Sarah Canary, by Karen Joy Fowler

Only toward the end of this novel was my credibility challenged. Karen Joy Fowler has a penchant for the incredible, both in reality and imagination. She combines them irresistibly in this fabulous novel, which I’d use in my Developmental English class next fall if the language wasn’t so challenging. This aspect of the book–the fabulously descriptive vocabulary–enhanced my own reading experience but I’m not sure my students could handle it.

How to describe this book? It’s the story of a Chinese railway worker in the West and a mysterious woman in an apparently seamless black dress who doesn’t speak but seems to inspire just about everyone, good and bad, to follow her. It’s sort of a grown-up Wizard of Oz story, as everyone heads for the Golden City, San Francisco, and their adventures along the way never fail to entertain. Even Emily Dickinson is enlisted as inspiration for every fictional chapter.

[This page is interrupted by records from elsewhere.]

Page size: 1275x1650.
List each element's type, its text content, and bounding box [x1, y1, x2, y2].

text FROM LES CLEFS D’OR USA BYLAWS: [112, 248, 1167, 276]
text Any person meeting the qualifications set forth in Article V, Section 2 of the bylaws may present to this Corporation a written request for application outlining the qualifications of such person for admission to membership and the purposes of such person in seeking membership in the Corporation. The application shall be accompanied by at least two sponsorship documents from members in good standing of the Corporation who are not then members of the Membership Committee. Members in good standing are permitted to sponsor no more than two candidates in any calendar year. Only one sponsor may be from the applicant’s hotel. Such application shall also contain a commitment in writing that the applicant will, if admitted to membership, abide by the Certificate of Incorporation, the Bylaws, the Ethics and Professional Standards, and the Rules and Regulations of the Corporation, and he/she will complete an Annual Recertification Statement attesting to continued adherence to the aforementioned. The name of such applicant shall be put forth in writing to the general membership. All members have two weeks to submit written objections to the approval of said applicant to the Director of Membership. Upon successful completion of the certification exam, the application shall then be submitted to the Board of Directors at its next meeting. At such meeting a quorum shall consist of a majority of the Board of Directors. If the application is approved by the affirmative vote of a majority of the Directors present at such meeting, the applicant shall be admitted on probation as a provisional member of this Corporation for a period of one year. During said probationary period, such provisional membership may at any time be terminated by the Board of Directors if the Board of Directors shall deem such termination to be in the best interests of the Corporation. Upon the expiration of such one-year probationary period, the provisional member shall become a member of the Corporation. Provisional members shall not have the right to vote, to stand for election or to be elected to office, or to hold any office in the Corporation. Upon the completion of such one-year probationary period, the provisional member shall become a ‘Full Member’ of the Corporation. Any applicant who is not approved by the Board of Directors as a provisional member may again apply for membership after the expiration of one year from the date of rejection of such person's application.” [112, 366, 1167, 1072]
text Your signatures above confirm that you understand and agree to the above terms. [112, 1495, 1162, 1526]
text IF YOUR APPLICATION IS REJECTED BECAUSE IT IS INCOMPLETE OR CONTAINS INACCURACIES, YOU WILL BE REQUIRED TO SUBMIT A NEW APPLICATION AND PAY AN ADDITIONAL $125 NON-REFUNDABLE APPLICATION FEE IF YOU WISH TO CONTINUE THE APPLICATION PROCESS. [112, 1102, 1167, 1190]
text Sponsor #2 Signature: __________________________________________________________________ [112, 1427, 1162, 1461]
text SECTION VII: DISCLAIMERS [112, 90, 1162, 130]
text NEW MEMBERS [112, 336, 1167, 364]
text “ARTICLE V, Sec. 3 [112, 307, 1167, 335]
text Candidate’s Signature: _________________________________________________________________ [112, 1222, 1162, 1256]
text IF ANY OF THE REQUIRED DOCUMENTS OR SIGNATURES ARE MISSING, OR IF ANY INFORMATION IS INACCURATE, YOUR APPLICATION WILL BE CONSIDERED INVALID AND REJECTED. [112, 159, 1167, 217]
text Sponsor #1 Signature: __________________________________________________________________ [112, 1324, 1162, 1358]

How did I miss this book, published fifteen years ago? I recommend it as a great summer read, travel read, or sick leave balm–any time you can drop everything without getting fired.

(PS…inspired by this author, I also bought and read another of her books, Before Women Had Wings. I hated this book…endless pages of child and wife abuse. There is a happy ending, but so what? It came too late for me. Perhaps this novel would appeal to persons who can more closely identify than I can.)